Notable Quotes & Memorable Moments
"Regulations which have been applied in the United States—and only the United States—have not really helped the progress in the field."
– Dr. Witkowski [04:43]
"We can offer this procedure to many more patients and then we can do many more studies and enroll patients faster and learn faster and progress the field."
– Dr. Witkowski [08:38]
"Now with take Approbar... all patients do not have those side effects. They have islets transplants successful and reverse diabetes."
– Dr. Witkowski [12:18]
"I do not believe that encapsulation is the solution because they need blood supply."
– Dr. Witkowski [25:45]
"Patients should stay as healthy as possible. When the cure comes one day... I'm not saying five years. It might be much longer."
– Dr. Witkowski [29:06, 29:48]
Host Scott Benner:
"What do you consider a cure? ...What would you be comfortable, not saying 'functional cure'...?"
Dr. Witkowski:
"The ultimate cure is something which can reverse diabetes in a consistent way forever without any side effects."
[30:52]
"HHS should hear from everybody that this is the right thing to do—not only us physicians and experts, from patients, endocrinologists, from everyone."
– Dr. Witkowski [56:36]
"This time we are just lucky the approach we are testing is working better than anything else."
– Dr. Witkowski [67:18]
Timestamps for Key Segments
- Introduction & Dr. Witkowski's Background [02:03]
- The Regulatory Challenge in the U.S. [04:43]
- Global Progress vs U.S. Standstill [06:08]
- Breakthrough T1D's Advocacy Role [06:59]
- Potential of Insurance Reimbursement [08:38]
- Advancements with New Immunosuppressants (Tegoprubart) [12:18]
- Prospects for At-home/SC Administration [16:25]
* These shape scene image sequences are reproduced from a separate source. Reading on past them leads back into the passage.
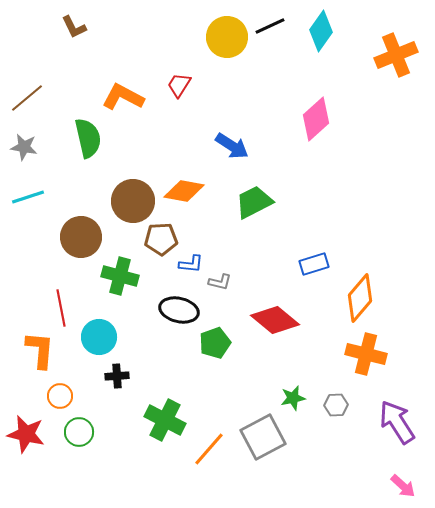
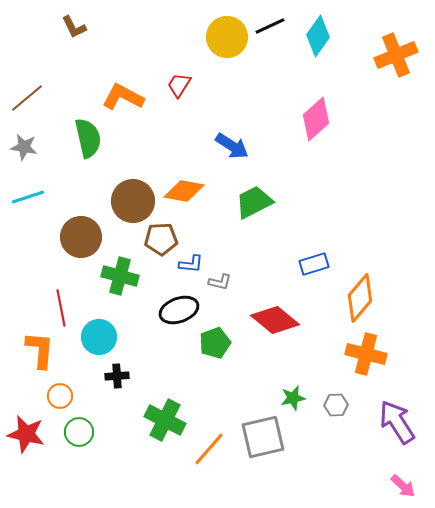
cyan diamond at (321, 31): moved 3 px left, 5 px down
black ellipse at (179, 310): rotated 33 degrees counterclockwise
gray square at (263, 437): rotated 15 degrees clockwise
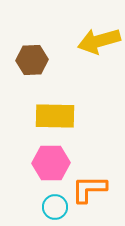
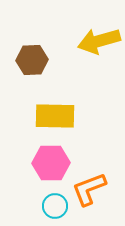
orange L-shape: rotated 21 degrees counterclockwise
cyan circle: moved 1 px up
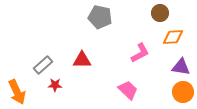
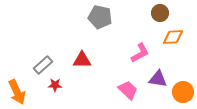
purple triangle: moved 23 px left, 12 px down
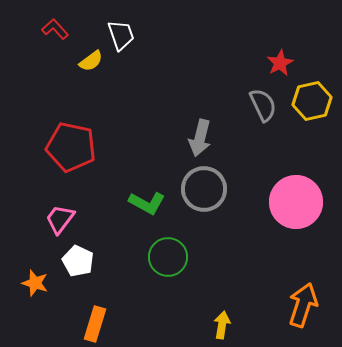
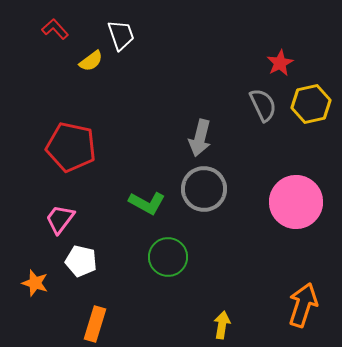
yellow hexagon: moved 1 px left, 3 px down
white pentagon: moved 3 px right; rotated 12 degrees counterclockwise
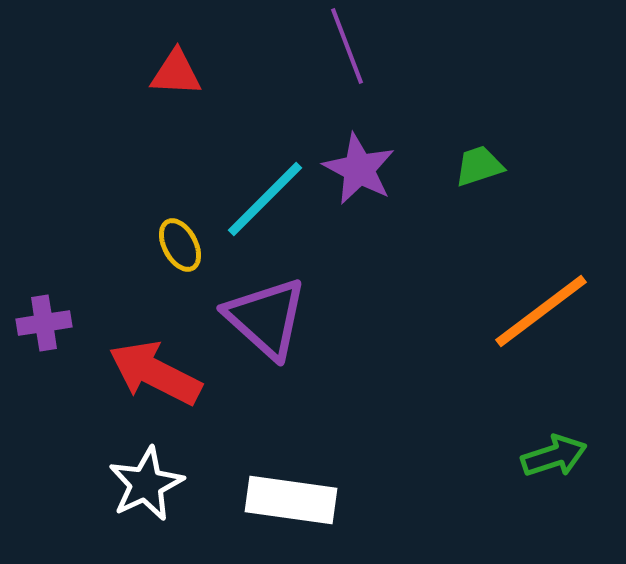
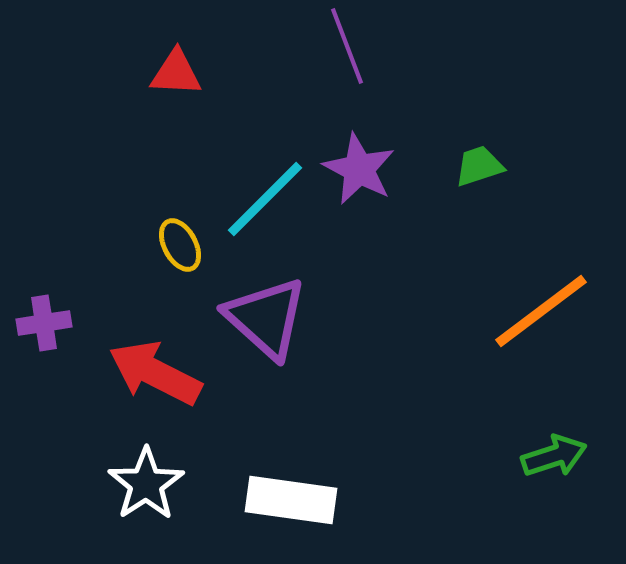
white star: rotated 8 degrees counterclockwise
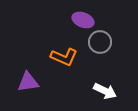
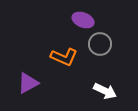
gray circle: moved 2 px down
purple triangle: moved 1 px down; rotated 20 degrees counterclockwise
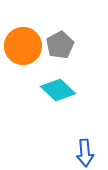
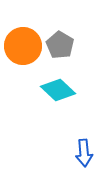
gray pentagon: rotated 12 degrees counterclockwise
blue arrow: moved 1 px left
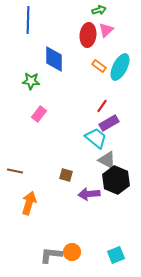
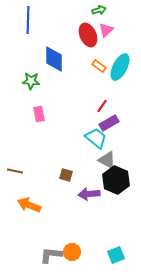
red ellipse: rotated 30 degrees counterclockwise
pink rectangle: rotated 49 degrees counterclockwise
orange arrow: moved 2 px down; rotated 85 degrees counterclockwise
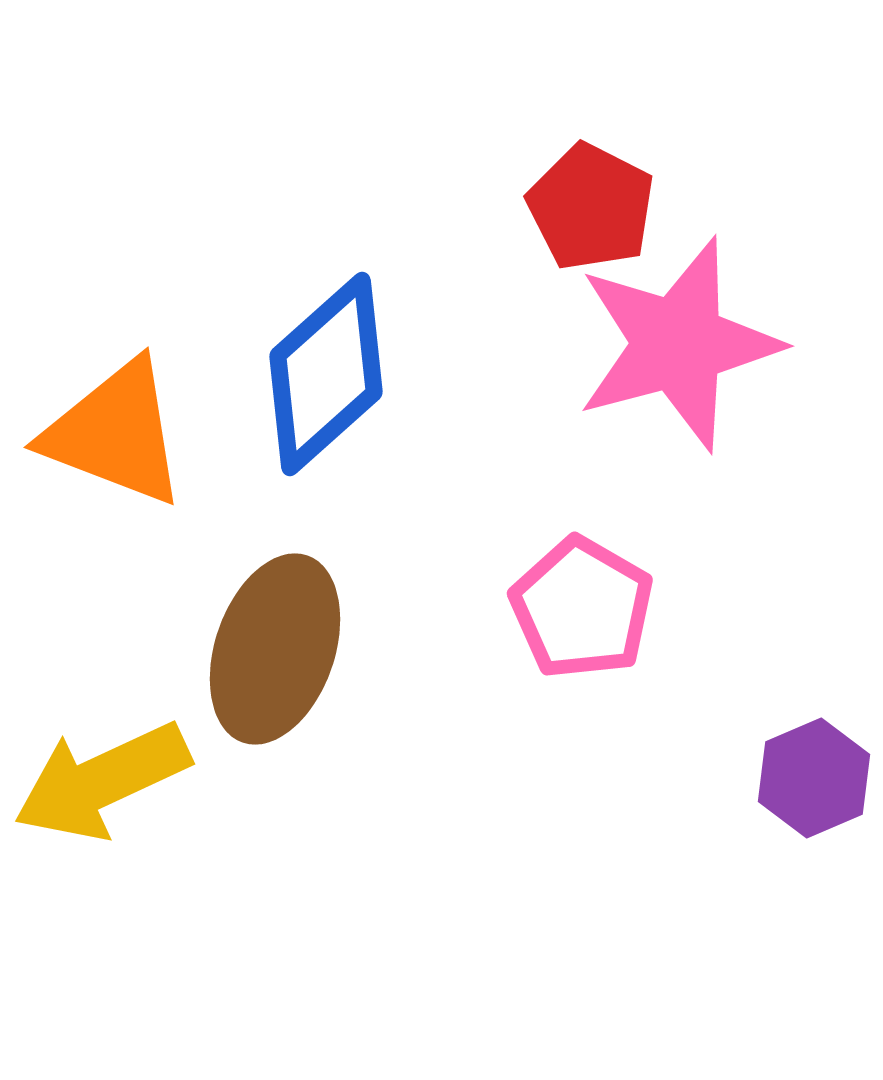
- Limitations for Children, Expansion to New Groups [43:20, 46:54]
- Trial Participation & How to Enroll [65:04]
- Cost of Transplant/Scaling Challenges [39:25, 58:19]
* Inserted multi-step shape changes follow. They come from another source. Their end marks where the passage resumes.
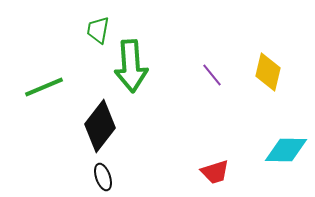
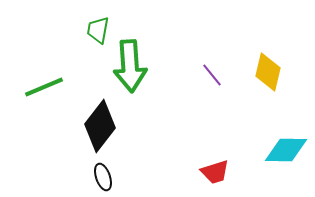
green arrow: moved 1 px left
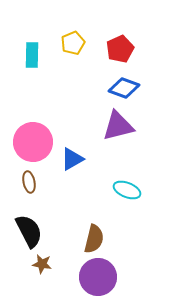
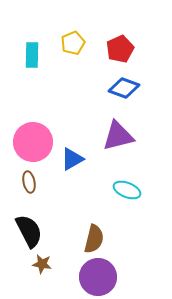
purple triangle: moved 10 px down
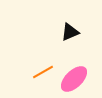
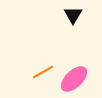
black triangle: moved 3 px right, 17 px up; rotated 36 degrees counterclockwise
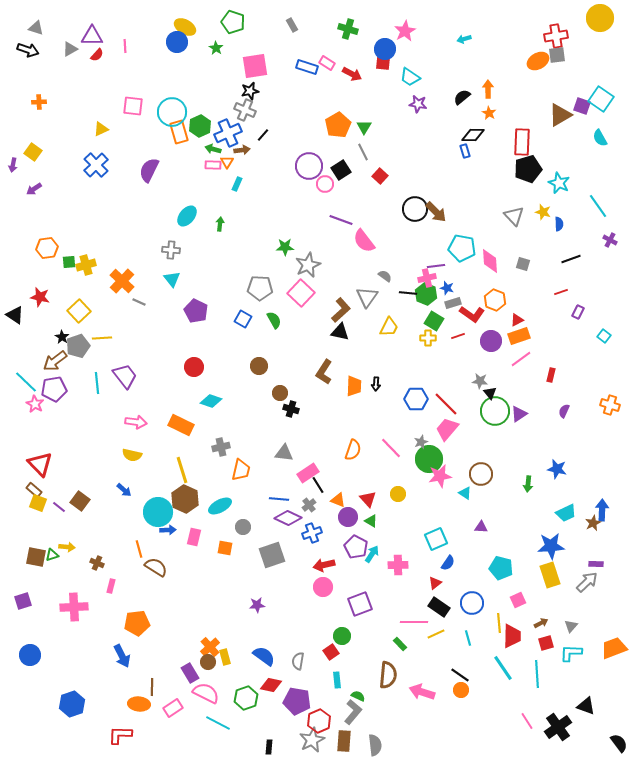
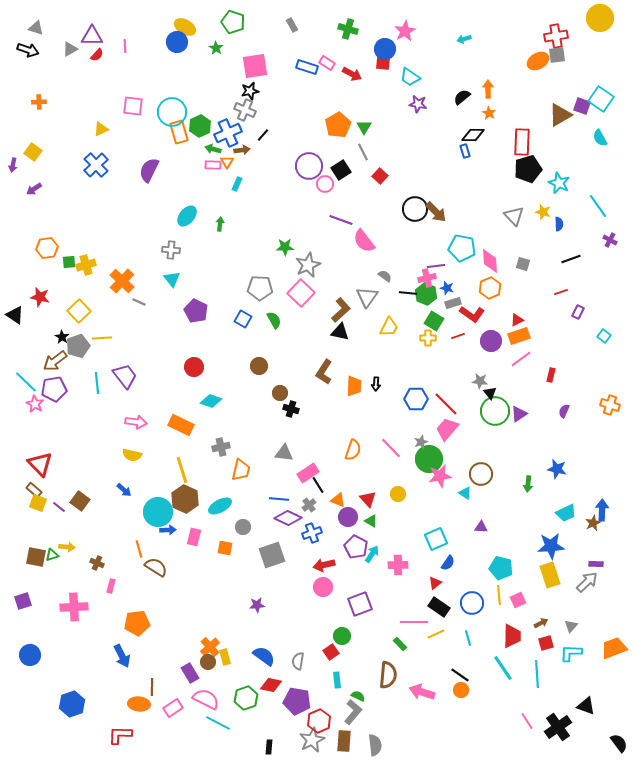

- Emotional Impact for Patients & Team [47:02, 73:28]
- Advocacy: What Listeners Can Do [51:01, 56:36]
- Discussion of What a Real Cure Means [30:52]
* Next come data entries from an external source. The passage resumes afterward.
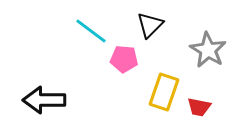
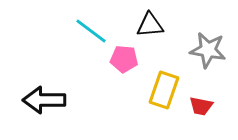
black triangle: rotated 40 degrees clockwise
gray star: rotated 21 degrees counterclockwise
yellow rectangle: moved 2 px up
red trapezoid: moved 2 px right, 1 px up
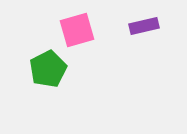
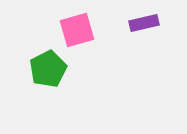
purple rectangle: moved 3 px up
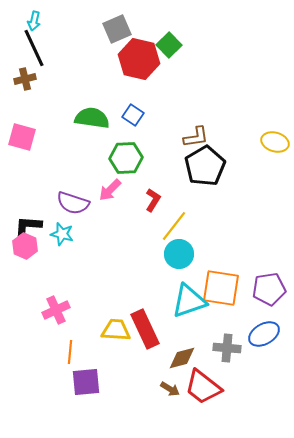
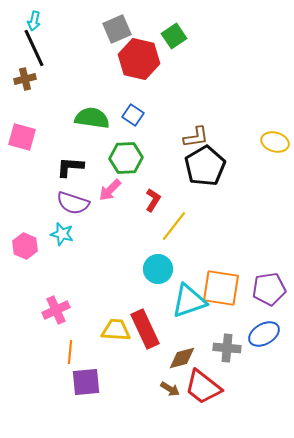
green square: moved 5 px right, 9 px up; rotated 10 degrees clockwise
black L-shape: moved 42 px right, 59 px up
cyan circle: moved 21 px left, 15 px down
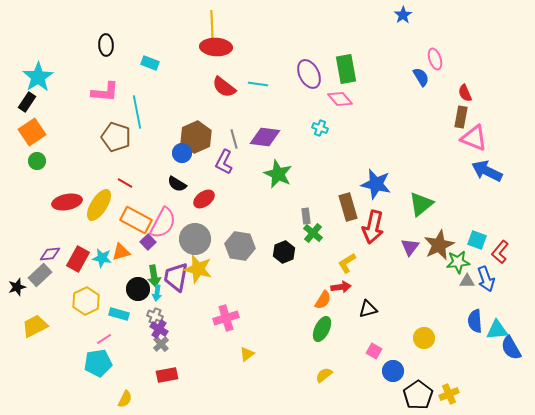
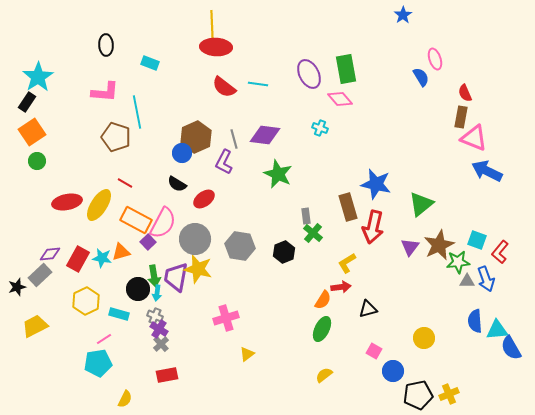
purple diamond at (265, 137): moved 2 px up
black pentagon at (418, 395): rotated 24 degrees clockwise
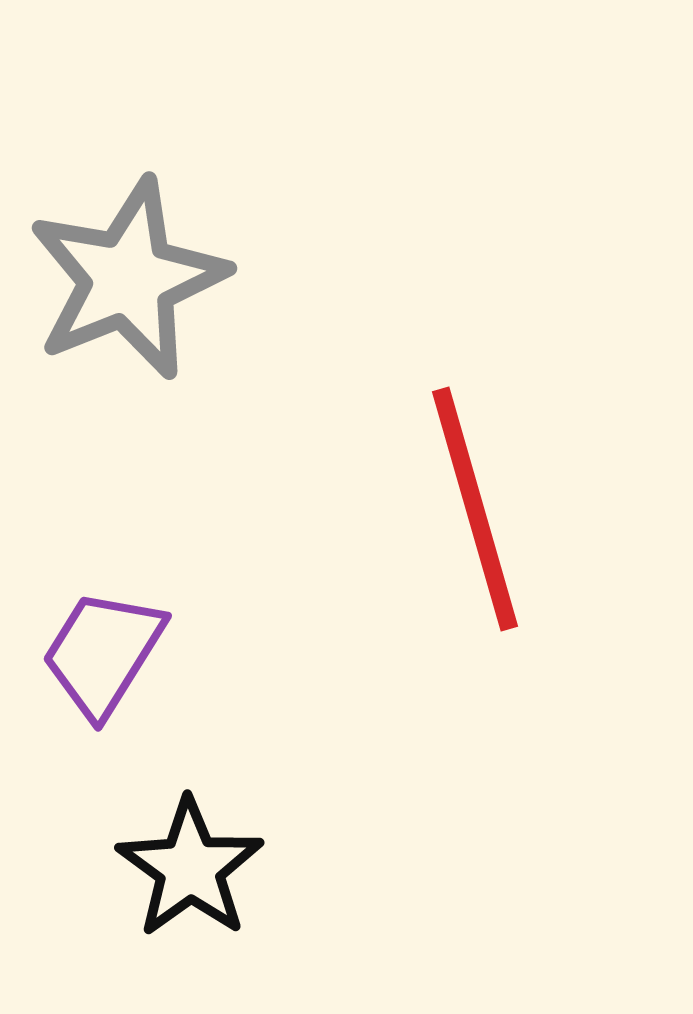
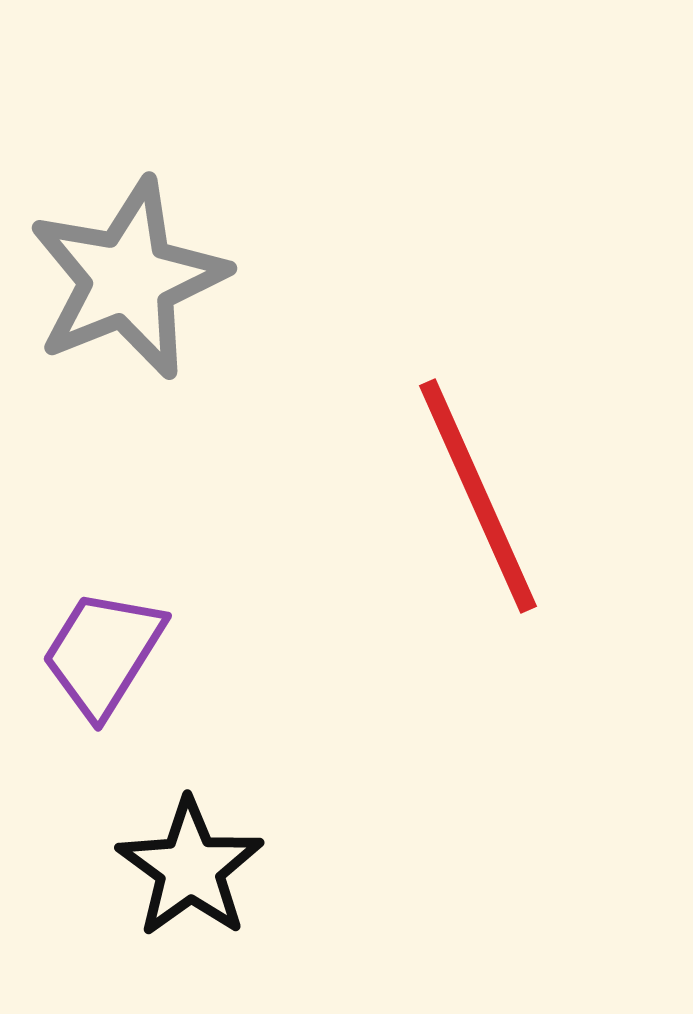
red line: moved 3 px right, 13 px up; rotated 8 degrees counterclockwise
- Long-Term Perspective on Progress [61:46, 62:13]
- Mentorship & Teaching Legacy [36:01]
- Hope for AI in Medical Discovery [37:37]
Additional Resources
- Website for Clinical Trial/Elegibility: [pwakowski.org] (desktop/laptop recommended) [66:01]
- Documentary Mentioned: The Human Trial [67:54]
Concluding Notes
Dr. Witkowski offers both realism and hope: islet transplantation is not a universal, immediate cure, but marks a crucial step forward for those most vulnerable and for diabetes research as a whole. Progress depends not only on science and medicine but also on regulatory reform, advocacy, and collective action.
To help accelerate access:
- Contact HHS and voice support for regulatory change—making islet cell transplantation more available to those in greatest need.
- Interested patients (especially with Type 1 diabetes & kidney dysfunction) can explore ongoing trials at [pwakowski.org].
This summary offers a roadmap for listeners and non-listeners alike to grasp where we are—and where we're headed—on the path to truly bold advances in diabetes care.